AUGUSTA, Maine — The Legislature on Tuesday attached an amendment to leadership’s heavily debated anti-drug bill before unanimously enacting the bill and pushing it to Republican Gov. Paul LePage’s desk.
Rep. Jeff Timberlake, R-Turner, said LePage signed the bill into law at about 2 p.m. Tuesday with several lawmakers present.
“I had expressed concerns about funding sources and the grant-making authority, but I thank legislative leadership for their willingness to broker changes that both the administration and the Legislature could support,” LePage said in a written statement. “To be clear, this bill is just the first step in a process that needs a much more comprehensive approach.”
LD 1537, sponsored by Republican Senate President Mike Thibodeau of Winterport, would pay to hire 10 new investigators for the Maine Drug Enforcement Agency and funnel additional funding to treatment, recovery and education services for addicts. It also includes funding for a detoxification clinic that includes at least 10 beds in the northern or eastern region of Maine. A previous version of the bill called for that center to be in Bangor, but that language was amended out during the committee process.
The majority of lawmakers — if not all of them — showed support for the measure, which resulted from a bipartisan deal struck in December between Democrats and Senate Republicans.
Various funding sources have been discussed to fund the $3.7 million bill, with the focus recently on money from a $21.5 million settlement last year between Standard and Poor’s, a Wall Street ratings agency. However, a Republican-led amendment approved Tuesday switched the funding source to the Medical Use of Marijuana Fund, which is supported by fees paid by medical marijuana providers and dispensaries and was established to support the state’s administration of the program. The amendment also gave the Maine Department of Public Safety — instead of the attorney general — the authority to administer anti-drug grants to local law enforcement agencies and county jails.
Becky DeKeuster, founder of a Maine medical marijuana dispensary called the Wellness Connection, said the medical marijuana community supports the use of the marijuana fund to help fight drug addiction.
“We have known these fees were building, and for whatever reason they have not been depleted,” DeKeuster said. “We certainly thought that this is an important and extremely valuable way to make a difference.”
Paul McCarrier, who represents medical marijuana caregivers, agreed. He said the medical marijuana community has been discussing a good use for the money for more than a year, including offering some of it to help fund the state’s nursing homes.
“Hopefully this will drastically knock down the number of people who are addicted to drugs in this state,” he said.
Not everyone in the medical marijuana community has been included in the conversation, according to Catherine Lewis, board chairwoman and director of education for a trade organization called the Medical Marijuana Caregivers of Maine. She said some on her board do not support the use of the medical marijuana fund for certain kinds of opiate addiction treatments because they “perpetuate the problem.”
“Unfortunately, there’s a lot of negotiations going on right now that isn’t including the trade association,” Lewis said. “Right now, we’re just trying to get all the details.
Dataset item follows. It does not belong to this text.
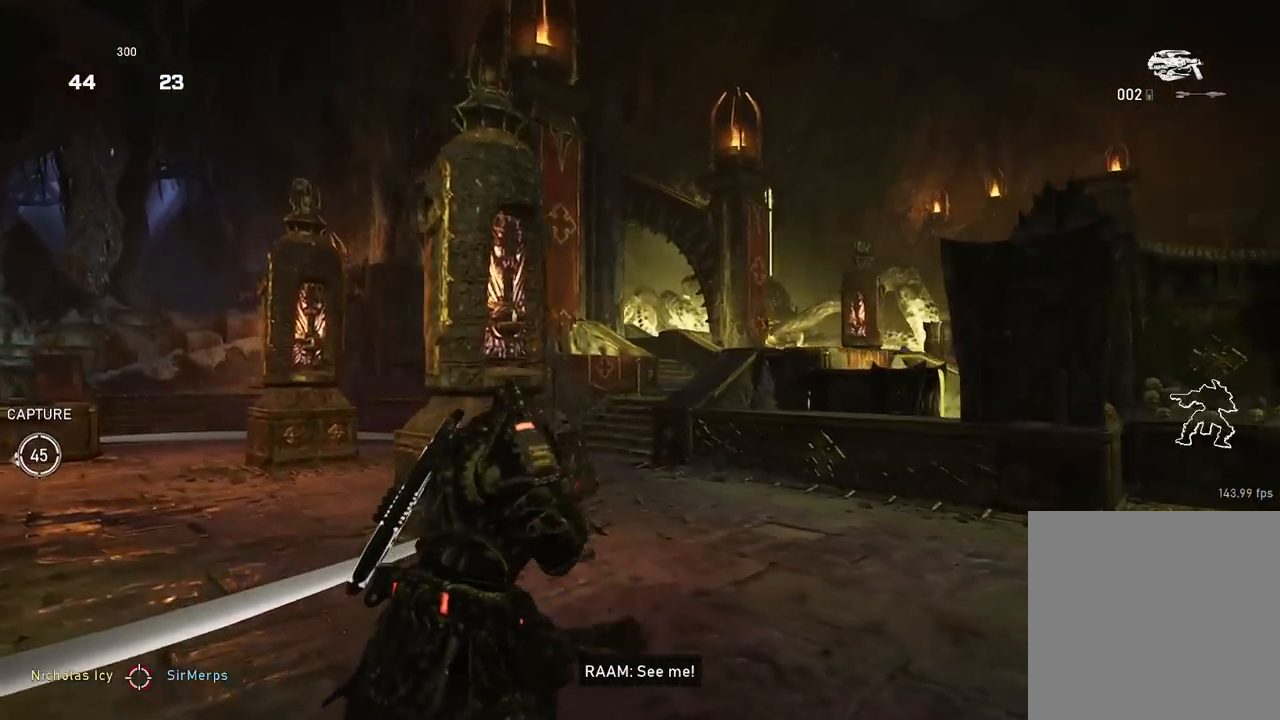
{"buttons": ["L2", "R2"], "left_stick": "down-right", "right_stick": "right", "events": [[67, "right_stick", "right"], [84, "left_stick", "center"], [134, "left_stick", "right"], [200, "left_stick", "center"], [217, "right_stick", "center"], [284, "left_stick", "left"], [334, "L2", "down"], [334, "right_stick", "right"], [350, "left_stick", "center"], [417, "left_stick", "down-right"]]}
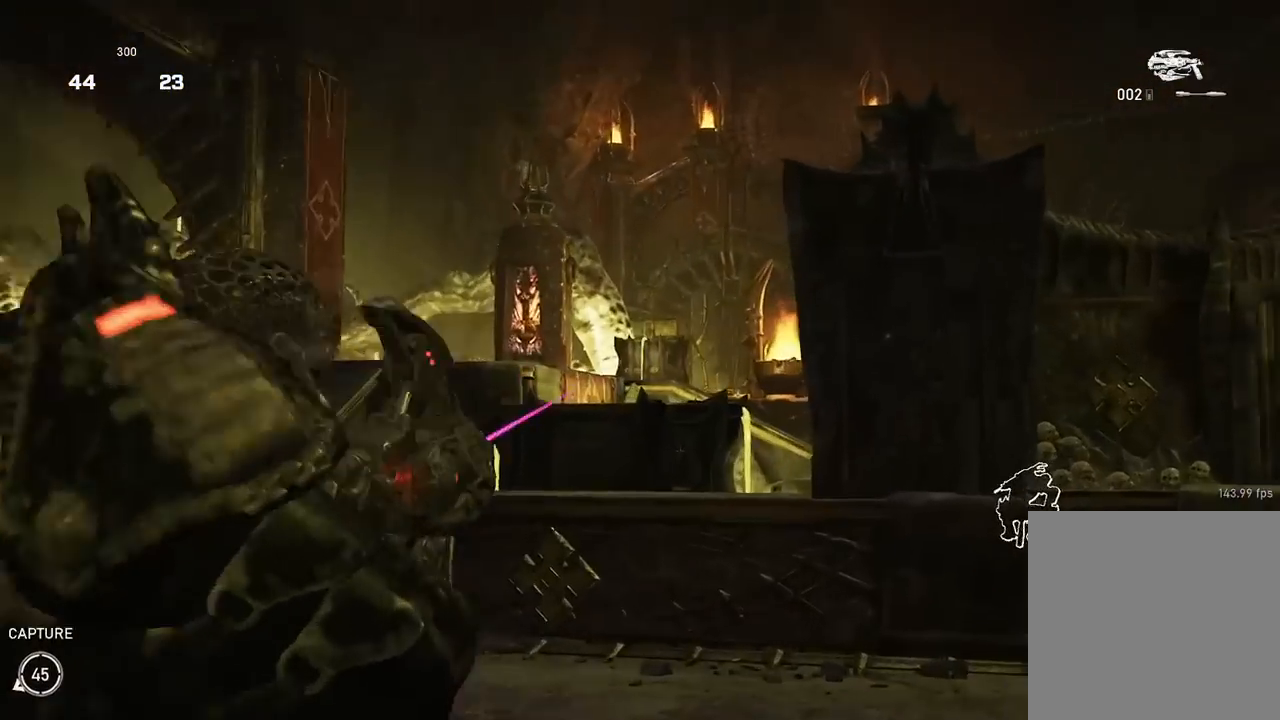
{"buttons": ["L2", "R2"], "left_stick": "center", "right_stick": "center", "events": [[66, "left_stick", "right"], [166, "right_stick", "center"], [267, "left_stick", "left"], [267, "right_stick", "left"], [400, "right_stick", "center"], [450, "left_stick", "center"]]}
We’re trying to figure out how this is going to affect patients and caregivers.”
There was some talk at the State House that, despite widespread support for the bill, it was too rushed — particularly the funding amendment.
Sen. Eric Brakey, R-Auburn, who chairs the Legislature’s Health and Human Services Committee, voted in favor of the amendment Tuesday but voiced concern that funding change has not been properly vetted.
“My frustration is simply that in the rush to get something passed that this change came very suddenly,” Brakey said. “As the chairman of the Health and Human Services Committee, I was not given an opportunity to contact folks and get their input.”
Members of the House of Representatives said that if ever a bill should be rushed to address a public health emergency, this one is it. Many said it was an early step in a range of solutions that will be explored this year to fight drug addiction in Maine.
“I’m glad we took up this bill right away,” Rep. Drew Gattine, D-Westbrook, who co-chairs the Health and Human Services Committee, said. “I think it shows that we’re serious about tackling the serious problems facing this state.”
Sen. Anne Haskell, D-Portland, who serves on the Legislature’s Health and Human Services Committee, said she was proud of lawmakers from both parties for putting politics aside.
“This plan addresses both the supply and demand side of our drug problem and will result in more treatment options for Mainers struggling to escape the grip of substance abuse disorder,” Haskell said in a written statement.
Senate President Mike Thibodeau, R-Winterport, said he hopes the legislation makes a marked difference.
“This sends a clear message to those who want to sell drugs here in Maine: We’re not going to tolerate that kind of activity,” Thibodeau said. “We are going to make sure our children have a safe place to grow up.”